Nathan eut un sourire triste :

« J’avais onze ans quand ma mère a épousé ce gars, et franchement, au début, ça allait vraiment bien. Il était très gentil avec moi, très amoureux de ma mère, je m’entendais très bien avec sa fille… Et puis, les années ont passé, ils n’ont pas pu avoir d’autre enfant et un jour… Ça lui a pris comme ça, je n’ai rien compris, il m’a annoncé que puisqu’il n’avait pas de fils, il voulait que je prenne sa succession à la tête de sa grande entreprise d’événementiel… Je ne voulais pas, je ne veux toujours pas, et donc, il fait tout ce qu’il trouve intelligent de faire pour m’y pousser…

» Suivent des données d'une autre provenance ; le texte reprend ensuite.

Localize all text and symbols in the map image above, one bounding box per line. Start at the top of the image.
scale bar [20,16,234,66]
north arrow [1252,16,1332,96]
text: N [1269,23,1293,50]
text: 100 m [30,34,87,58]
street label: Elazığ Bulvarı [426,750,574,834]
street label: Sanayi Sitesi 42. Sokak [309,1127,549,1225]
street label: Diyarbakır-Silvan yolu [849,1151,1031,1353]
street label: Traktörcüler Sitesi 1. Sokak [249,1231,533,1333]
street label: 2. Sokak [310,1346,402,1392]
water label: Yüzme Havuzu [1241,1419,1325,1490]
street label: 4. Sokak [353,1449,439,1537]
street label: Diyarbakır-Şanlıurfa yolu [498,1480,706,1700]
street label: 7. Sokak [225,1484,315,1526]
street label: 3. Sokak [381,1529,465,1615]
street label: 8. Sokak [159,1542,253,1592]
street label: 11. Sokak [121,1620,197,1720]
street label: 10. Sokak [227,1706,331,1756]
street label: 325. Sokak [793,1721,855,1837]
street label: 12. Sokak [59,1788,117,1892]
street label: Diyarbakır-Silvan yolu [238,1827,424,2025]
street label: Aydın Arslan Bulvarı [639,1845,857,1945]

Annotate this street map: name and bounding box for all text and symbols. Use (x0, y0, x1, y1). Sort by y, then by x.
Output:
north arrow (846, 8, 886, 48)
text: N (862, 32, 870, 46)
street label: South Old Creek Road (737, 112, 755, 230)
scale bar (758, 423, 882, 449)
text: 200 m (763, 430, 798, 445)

– C’est moche, mais c’est quoi le rapport avec ton mec ?

– Ah, pardon. Ça, c’est sa deuxième obsession, que je me marie pour avoir plein d’enfants et perpétuer la lignée…

– Il est au courant qu’on est au XXIe siècle et qu’aujourd’hui, les enfants on peut en avoir hors mariage, et même en étant gay ?

– Tu parles d’un homme qui n’a toujours pas compris que sa fille rêvait de prendre sa succession et en avait toutes les compétences.

– Laisse-moi deviner, pour lui, il lui manque une paire de couilles ?

– Tu as tout compris. »

Ange hocha la tête et embrassa furtivement Nathan :

« Mais ta mère dit rien ?

– Elle n’est plus là pour ça.

– Oh. »

Ange resserra son bras et appuya sa tête contre celle de Nathan :

« Désolée, je savais pas.

– C’est pas grave. Tant qu’elle a été là, elle était avec moi. Depuis, j’ai mes grands-parents et mon avocat de mon côté. C’est déjà très bien ! »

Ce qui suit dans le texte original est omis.